* WHAT IS REQUIRED
Transcribe the records in full, keeping every character as it is.

* DATA

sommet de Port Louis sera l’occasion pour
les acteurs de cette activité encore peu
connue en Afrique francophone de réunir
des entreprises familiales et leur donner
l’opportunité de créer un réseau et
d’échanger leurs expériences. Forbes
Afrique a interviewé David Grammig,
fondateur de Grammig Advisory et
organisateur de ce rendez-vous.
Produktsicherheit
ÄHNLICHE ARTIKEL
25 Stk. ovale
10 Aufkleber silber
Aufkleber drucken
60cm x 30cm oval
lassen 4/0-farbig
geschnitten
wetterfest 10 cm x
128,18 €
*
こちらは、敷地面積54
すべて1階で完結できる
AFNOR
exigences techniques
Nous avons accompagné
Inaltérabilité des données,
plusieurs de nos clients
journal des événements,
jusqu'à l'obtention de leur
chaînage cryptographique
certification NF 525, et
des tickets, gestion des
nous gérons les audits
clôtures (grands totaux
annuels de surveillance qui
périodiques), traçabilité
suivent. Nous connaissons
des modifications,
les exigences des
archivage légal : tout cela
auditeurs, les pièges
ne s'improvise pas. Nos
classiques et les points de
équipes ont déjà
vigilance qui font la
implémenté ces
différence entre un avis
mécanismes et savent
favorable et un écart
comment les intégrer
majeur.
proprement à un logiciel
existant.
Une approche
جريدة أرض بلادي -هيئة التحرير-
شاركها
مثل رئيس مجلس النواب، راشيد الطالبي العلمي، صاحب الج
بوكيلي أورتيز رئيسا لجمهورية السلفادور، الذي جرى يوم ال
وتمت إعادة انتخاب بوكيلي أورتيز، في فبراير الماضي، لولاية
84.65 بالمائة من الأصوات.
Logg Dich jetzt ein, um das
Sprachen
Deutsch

* RESULT OF THE TASK
sommet de Port Louis sera l’occasion pour
les acteurs de cette activité encore peu
connue en Afrique francophone de réunir
des entreprises familiales et leur donner
l’opportunité de créer un réseau et
d’échanger leurs expériences. Forbes
Afrique a interviewé David Grammig,
fondateur de Grammig Advisory et
organisateur de ce rendez-vous.
Produktsicherheit
ÄHNLICHE ARTIKEL
25 Stk. ovale
10 Aufkleber silber
Aufkleber drucken
60cm x 30cm oval
lassen 4/0-farbig
geschnitten
wetterfest 10 cm x
128,18 €
*
こちらは、敷地面積54
すべて1階で完結できる
AFNOR
exigences techniques
Nous avons accompagné
Inaltérabilité des données,
plusieurs de nos clients
journal des événements,
jusqu'à l'obtention de leur
chaînage cryptographique
certification NF 525, et
des tickets, gestion des
nous gérons les audits
clôtures (grands totaux
annuels de surveillance qui
périodiques), traçabilité
suivent. Nous connaissons
des modifications,
les exigences des
archivage légal : tout cela
auditeurs, les pièges
ne s'improvise pas. Nos
classiques et les points de
équipes ont déjà
vigilance qui font la
implémenté ces
différence entre un avis
mécanismes et savent
favorable et un écart
comment les intégrer
majeur.
proprement à un logiciel
existant.
Une approche
جريدة أرض بلادي -هيئة التحرير-
شاركها
مثل رئيس مجلس النواب، راشيد الطالبي العلمي، صاحب الج
بوكيلي أورتيز رئيسا لجمهورية السلفادور، الذي جرى يوم ال
وتمت إعادة انتخاب بوكيلي أورتيز، في فبراير الماضي، لولاية
84.65 بالمائة من الأصوات.
Logg Dich jetzt ein, um das
Sprachen
Deutsch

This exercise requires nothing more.